The three major companies are Lorillard, Philip Morris, and Reynolds American.
However, Zeller said allowing smokers to satisfy their nicotine cravings without inhaling tar and other toxic chemicals found in regular cigarette smoke could be an effective way to reduce the overall health risk.
"FDA is poised to create comprehensive nicotine regulatory policy that acknowledges and recognizes that there is a continuum of risk," Zeller said. "People are smoking for the nicotine, but they're dying from the tar. Nicotine is not a completely safe and benign compound, so don't get me wrong. But it's not the nicotine that's killing people."
The big three each have highly marketed e-cigarettes: "MarkTen" comes from Philip Morris, also the maker of Marlboro; "Blu" comes from Lorillard, also the maker of Newport; and the latest entrant is "Vuse" from Reynolds American, the maker of Camel.
Vuse, which is being test-marketed in Colorado, is a game changer in e-cigarette technology, Connolly said.
That's because it has a larger battery, which better aerosolizes the vapor, delivering it deeper into the lungs, and a microchip to regulate the dosage of nicotine, he said.

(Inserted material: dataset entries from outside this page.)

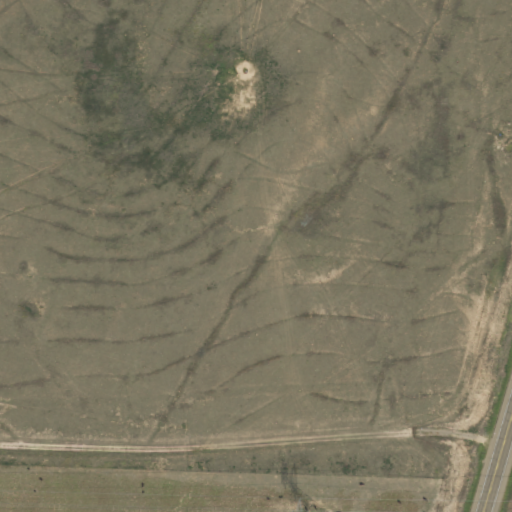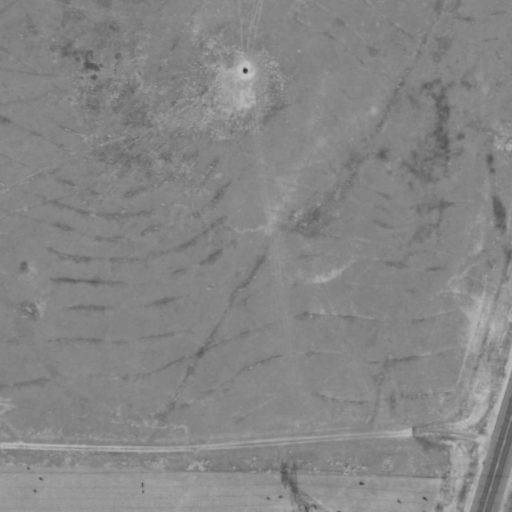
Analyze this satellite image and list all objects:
road: (87, 385)
road: (244, 452)
road: (495, 456)
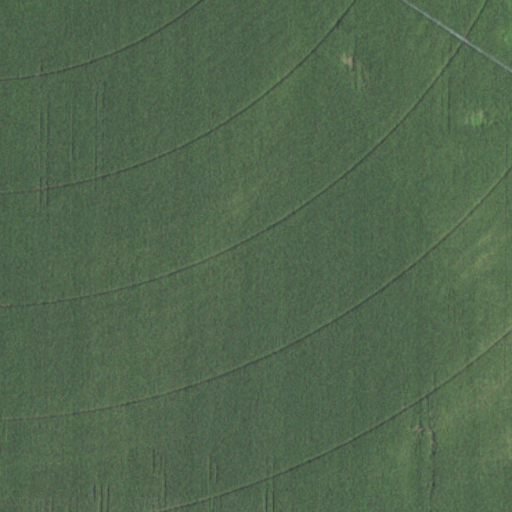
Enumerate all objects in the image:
building: (3, 148)
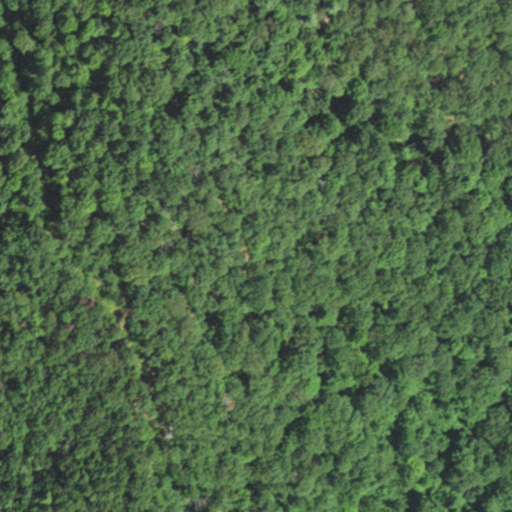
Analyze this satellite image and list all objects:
road: (71, 262)
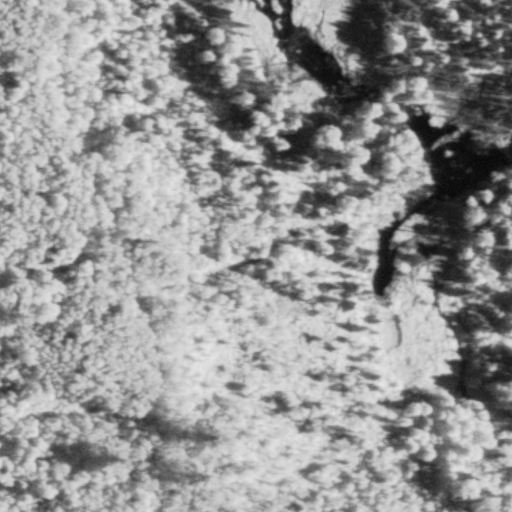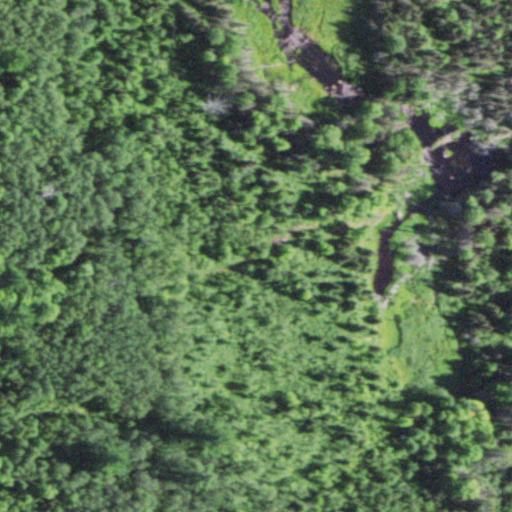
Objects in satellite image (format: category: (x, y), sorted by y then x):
river: (377, 112)
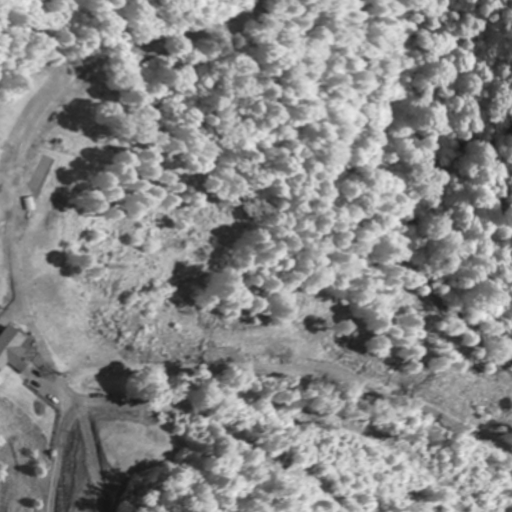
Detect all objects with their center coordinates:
building: (9, 347)
road: (55, 455)
road: (110, 462)
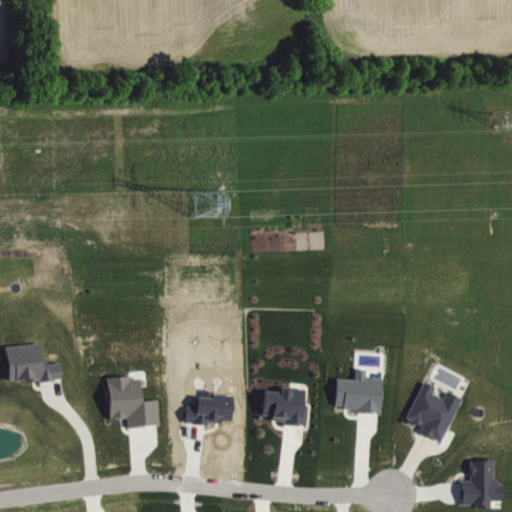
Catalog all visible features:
power tower: (498, 118)
power tower: (201, 208)
building: (31, 364)
building: (361, 393)
building: (288, 406)
building: (436, 412)
road: (87, 434)
road: (196, 484)
building: (483, 485)
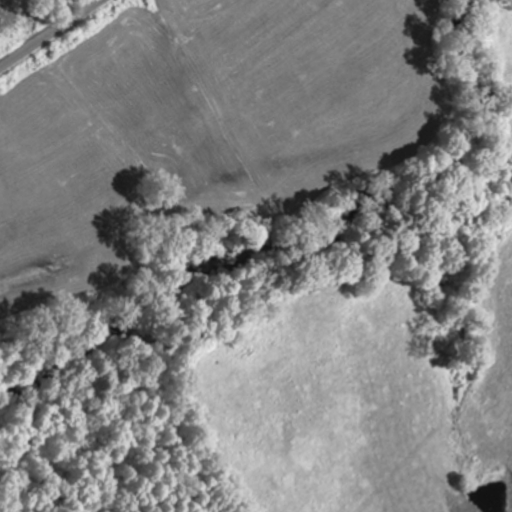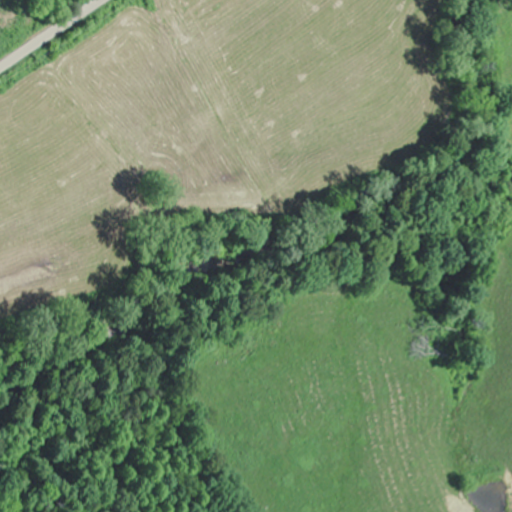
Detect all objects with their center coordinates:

Connolly said if FDA does regulate e-cigarettes as tobacco products, he suspects tobacco companies will optimize the nicotine dosage such that e-cigarettes mostly likely will be used as a complement to smoking, not as an alternative.
Representatives of Reynolds American were not immediately available for comment.
"E-cigarettes have come a long way. I was among those who thought they would fail, but surprisingly they're catching on," Connolly said.
"The advertising sells them as the future. They're high tech, they're hip, like the latest Apple product," he said. "They make the Marlboro Man look like a homeless person."